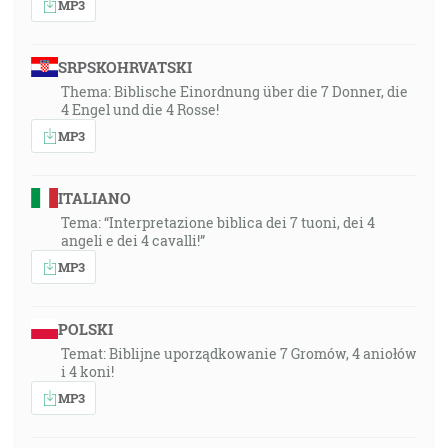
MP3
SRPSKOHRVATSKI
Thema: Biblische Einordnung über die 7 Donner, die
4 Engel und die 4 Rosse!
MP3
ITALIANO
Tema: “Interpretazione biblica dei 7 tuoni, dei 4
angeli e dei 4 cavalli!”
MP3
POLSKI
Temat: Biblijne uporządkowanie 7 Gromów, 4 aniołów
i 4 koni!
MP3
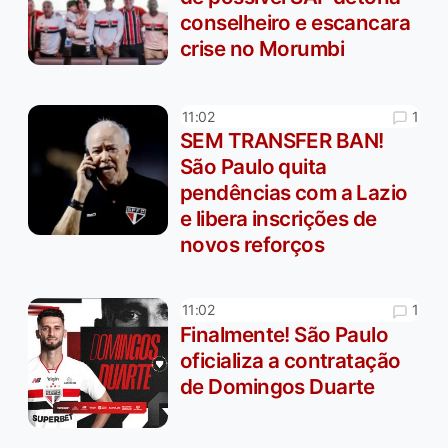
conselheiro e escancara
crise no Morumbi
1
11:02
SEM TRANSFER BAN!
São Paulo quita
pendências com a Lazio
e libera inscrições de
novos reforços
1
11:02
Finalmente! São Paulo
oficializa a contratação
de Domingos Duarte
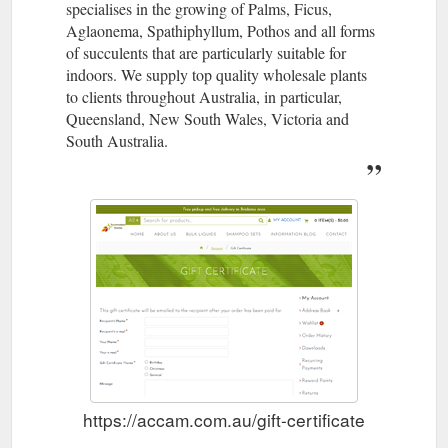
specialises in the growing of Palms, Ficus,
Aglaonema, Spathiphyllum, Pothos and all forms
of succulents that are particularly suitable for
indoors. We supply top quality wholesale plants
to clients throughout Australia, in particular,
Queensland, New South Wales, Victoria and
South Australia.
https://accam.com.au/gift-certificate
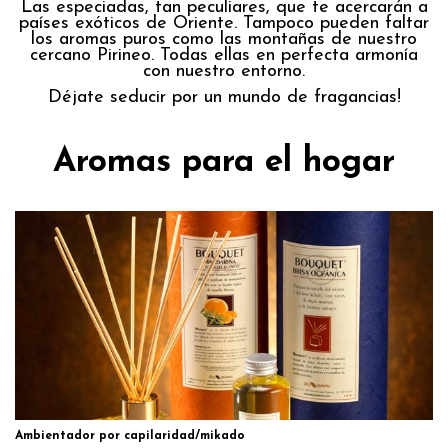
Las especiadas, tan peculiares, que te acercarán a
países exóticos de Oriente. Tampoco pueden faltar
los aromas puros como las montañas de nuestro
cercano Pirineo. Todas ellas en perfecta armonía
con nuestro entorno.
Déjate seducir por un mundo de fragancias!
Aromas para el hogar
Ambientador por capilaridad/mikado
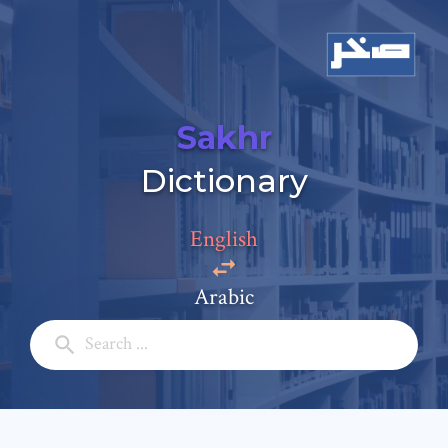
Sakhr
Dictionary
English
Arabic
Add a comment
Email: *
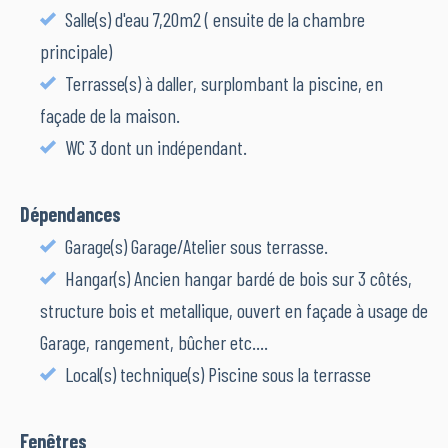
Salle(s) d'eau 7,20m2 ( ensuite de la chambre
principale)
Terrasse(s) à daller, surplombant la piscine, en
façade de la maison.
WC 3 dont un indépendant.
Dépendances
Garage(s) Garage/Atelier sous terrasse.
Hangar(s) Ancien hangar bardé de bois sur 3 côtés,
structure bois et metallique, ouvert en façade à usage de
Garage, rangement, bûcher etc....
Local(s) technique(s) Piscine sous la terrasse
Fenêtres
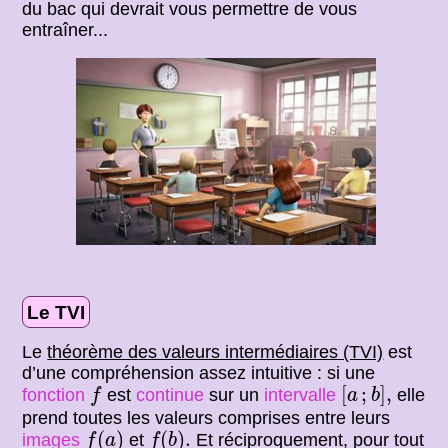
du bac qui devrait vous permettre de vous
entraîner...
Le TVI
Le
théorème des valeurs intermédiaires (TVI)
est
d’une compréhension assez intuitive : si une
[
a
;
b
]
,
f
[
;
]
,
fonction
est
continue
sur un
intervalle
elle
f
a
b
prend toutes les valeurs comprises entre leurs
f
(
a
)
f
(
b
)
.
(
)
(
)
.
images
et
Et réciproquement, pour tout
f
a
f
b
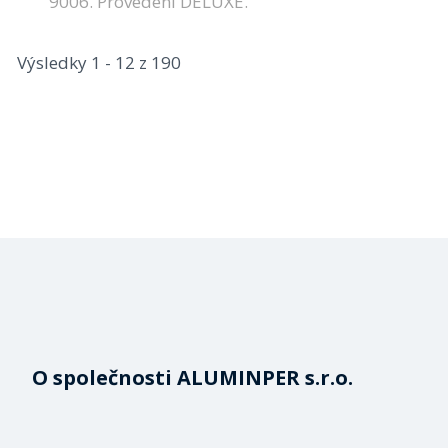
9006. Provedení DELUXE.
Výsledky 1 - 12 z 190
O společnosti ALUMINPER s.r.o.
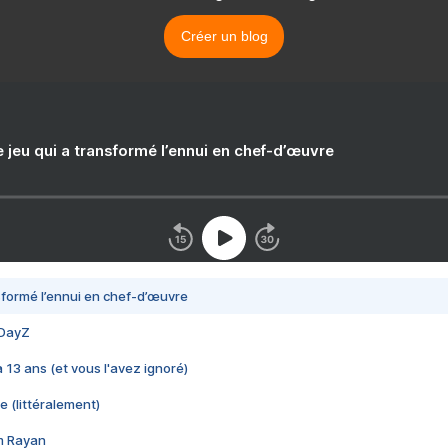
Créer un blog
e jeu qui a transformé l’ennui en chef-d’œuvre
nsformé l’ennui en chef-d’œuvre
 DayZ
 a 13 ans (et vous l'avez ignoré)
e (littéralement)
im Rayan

REQUEST: Copy out the lines of the data where the word "sous" can be found.

ANSWER TO THIS PROBLEM:
Garage(s) Garage/Atelier sous terrasse.
Local(s) technique(s) Piscine sous la terrasse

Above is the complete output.